In Canada and the United States, the film was released alongside Where'd You Go, Bernadette, 47 Meters Down: Uncaged and Good Boys, and was projected to gross around $4 million from 2,307 cinemas in its opening weekend. It made $1.4 million on its first day, and went on to debut to $4.5 million, finishing ninth. Rival studios argued that Warner Bros. should have begun with a limited release to build audience interest, and that the film's August date was too close to that of Yesterday, a film that also depicts a young British Asian male inspired by a classic popular music act.

===Critical response===
On review aggregator Rotten Tomatoes, the film holds an approval rating of 89% based on 261 reviews, with an average rating of . The site's consensus reads: "Like a life-affirming rock anthem, Blinded by the Light hits familiar chords with confidence and flair, building to a conclusion that leaves audiences cheering for an encore." On Metacritic, the film has a weighted average score of 71 out of 100, based on 44 critics, indicating "generally favorable" reviews. Audiences polled by CinemaScore gave the film an average grade of "A−" on an A+ to F scale, while those at PostTrak gave it an average 4.5 out of 5 stars.

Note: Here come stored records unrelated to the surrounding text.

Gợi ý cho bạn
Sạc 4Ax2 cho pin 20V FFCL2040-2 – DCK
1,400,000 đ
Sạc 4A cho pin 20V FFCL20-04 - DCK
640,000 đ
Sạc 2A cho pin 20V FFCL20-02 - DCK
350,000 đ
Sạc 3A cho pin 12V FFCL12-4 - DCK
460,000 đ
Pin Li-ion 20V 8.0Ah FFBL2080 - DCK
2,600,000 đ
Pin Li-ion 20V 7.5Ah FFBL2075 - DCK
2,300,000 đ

Johnny Oleksinski of The New York Post calls it "the feel-good movie of the year". Jordan Ruimy of The Playlist calls it "one of the most joyous and exhilarating movies you will see this year". Leah Greenblatt of Entertainment Weekly calls it an ode to "the power of music". Anthony Ray Bench of Film Threat calls it "a feel-good movie that tackles a bunch of tough topics, from politics, race, family traditions, social frustrations, and romance" yet "never feels preachy or overly cheesy." Adam Chitwood of Collider calls it "a rapturously joyous, heartfelt, and genuinely insightful film not just about The Boss, but about the personal nature and power of music."

Owen Gleiberman of Variety calls it "the sort of unguarded drama they used to make in the '80s — a coming-of-age tale of unabashed earnestness — but it's also a delirious and romantic rock 'n' roll parable" that is "a more incandescent ode to the life force of pop music than any film ever adapted from the work of Nick Hornby." Bedatri Datta Choudhury of Vague Visages says that, while "Springsteen takes the American dream and helps everyone navigate through its dismantling," Chadha "makes it speak to an entirely different country and a whole new generation."

===Accolades===
At the 2019 SIFF Awards in the Seattle International Film Festival, Blinded by the Light received nominations for Best Film (for director Gurinder Chadha) and Best Actor (for Viveik Kalra). In July 2019, Ethan Anderson of /Film listed Blinded by the Light as the eighth best film of 2019 so far. A critics' survey by IndieWire listed Blinded by the Light as one of the eight best films of Summer 2019.